Let $X \in \mathbb{N}$ be a random variable with geometric distribution with parameter $0<p<1$, i.e. $$P(X=x) ~=~ (1-p)^{x-1}p.$$
A well-known result is the fact that the expected value of $X$ is $E(X)~=~1/p$.
I've seen many ways to prove this, but all of them (implicitly) assume that the following power series converges for $0<r<1$:
$$\sum_{n=1}^\infty n\, r^n.$$
Question: how do I prove that this series is convergent? (I am aware that the geometric series $\sum_{n=0}^\infty r^n$ converges for such $r$.)
The usual way to prove that $\sum nr^n$ converges is to apply the ratio test: If $0<r<1$ then $$\lim _{n\to\infty}\left|\frac{(n+1)r^{n+1}}{nr^n}\right| =r $$ and $r$ is less than one, so the series $\sum nr^n$ converges absolutely.

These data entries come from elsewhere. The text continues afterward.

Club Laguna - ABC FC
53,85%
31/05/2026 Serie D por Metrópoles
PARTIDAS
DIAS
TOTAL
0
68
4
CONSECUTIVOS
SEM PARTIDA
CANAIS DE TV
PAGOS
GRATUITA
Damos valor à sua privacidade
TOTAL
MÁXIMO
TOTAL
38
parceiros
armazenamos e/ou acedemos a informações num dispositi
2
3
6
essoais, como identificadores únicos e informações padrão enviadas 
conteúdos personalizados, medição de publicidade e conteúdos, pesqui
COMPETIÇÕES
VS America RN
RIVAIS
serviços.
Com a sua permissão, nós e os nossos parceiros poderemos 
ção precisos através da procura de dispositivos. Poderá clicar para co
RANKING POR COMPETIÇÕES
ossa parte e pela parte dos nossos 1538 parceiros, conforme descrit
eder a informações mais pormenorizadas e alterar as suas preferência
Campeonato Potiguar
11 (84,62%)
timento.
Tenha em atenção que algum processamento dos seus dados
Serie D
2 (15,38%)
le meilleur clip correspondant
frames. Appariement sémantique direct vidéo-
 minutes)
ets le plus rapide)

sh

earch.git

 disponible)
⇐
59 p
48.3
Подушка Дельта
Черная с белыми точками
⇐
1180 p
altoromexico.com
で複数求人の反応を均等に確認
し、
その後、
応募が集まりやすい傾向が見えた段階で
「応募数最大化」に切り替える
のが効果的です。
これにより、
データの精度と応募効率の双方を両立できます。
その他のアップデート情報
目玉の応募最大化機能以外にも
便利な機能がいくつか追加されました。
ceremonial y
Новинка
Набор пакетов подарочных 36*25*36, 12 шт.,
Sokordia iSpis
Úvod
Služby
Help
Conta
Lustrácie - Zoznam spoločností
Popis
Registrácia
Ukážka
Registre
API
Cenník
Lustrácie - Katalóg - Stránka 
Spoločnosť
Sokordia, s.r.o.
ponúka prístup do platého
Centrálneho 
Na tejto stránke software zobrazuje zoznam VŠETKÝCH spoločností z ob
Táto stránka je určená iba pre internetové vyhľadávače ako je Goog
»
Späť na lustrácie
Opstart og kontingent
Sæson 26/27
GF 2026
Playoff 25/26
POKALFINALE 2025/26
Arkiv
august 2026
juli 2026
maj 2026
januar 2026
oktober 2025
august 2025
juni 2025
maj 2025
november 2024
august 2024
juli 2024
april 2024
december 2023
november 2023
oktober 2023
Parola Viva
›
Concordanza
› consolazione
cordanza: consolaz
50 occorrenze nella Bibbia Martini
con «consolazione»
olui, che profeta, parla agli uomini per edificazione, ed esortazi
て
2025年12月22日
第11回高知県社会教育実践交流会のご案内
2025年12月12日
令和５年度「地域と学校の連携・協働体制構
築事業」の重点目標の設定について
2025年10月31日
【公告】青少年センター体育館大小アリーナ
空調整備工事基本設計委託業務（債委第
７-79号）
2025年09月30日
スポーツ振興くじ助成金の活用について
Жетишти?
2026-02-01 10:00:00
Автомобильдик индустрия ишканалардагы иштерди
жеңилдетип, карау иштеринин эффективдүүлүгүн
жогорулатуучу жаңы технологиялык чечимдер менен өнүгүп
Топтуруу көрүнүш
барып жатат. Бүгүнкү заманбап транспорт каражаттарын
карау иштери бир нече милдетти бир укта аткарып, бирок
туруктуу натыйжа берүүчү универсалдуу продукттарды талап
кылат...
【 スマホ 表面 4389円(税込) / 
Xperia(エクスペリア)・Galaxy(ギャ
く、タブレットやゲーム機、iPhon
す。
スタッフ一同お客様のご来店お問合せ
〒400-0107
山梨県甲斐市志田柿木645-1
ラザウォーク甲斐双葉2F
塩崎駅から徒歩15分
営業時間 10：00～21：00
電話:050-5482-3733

Another approach is to observe that the series has positive terms, so we can rearrange it freely. If you agree that $\sum_{n=a}^\infty r^n=\displaystyle\frac {r^a}{1-r}$, you can even evaluate the series directly: $$\sum_{n=1}^\infty nr^n = \sum_{n=1}^\infty\sum_{k=1}^n r^n \stackrel{(1)}=\sum_{k=1}^\infty\sum_{n=k}^\infty r^n =\sum_{k=1}^\infty\frac{r^k}{1-r} = \frac1{1-r}\sum_{k=1}^ \infty r^k= \frac1{1-r}\frac r{1-r}= \frac r{(1-r)^2} $$ In step (1) we interchange the order of summation.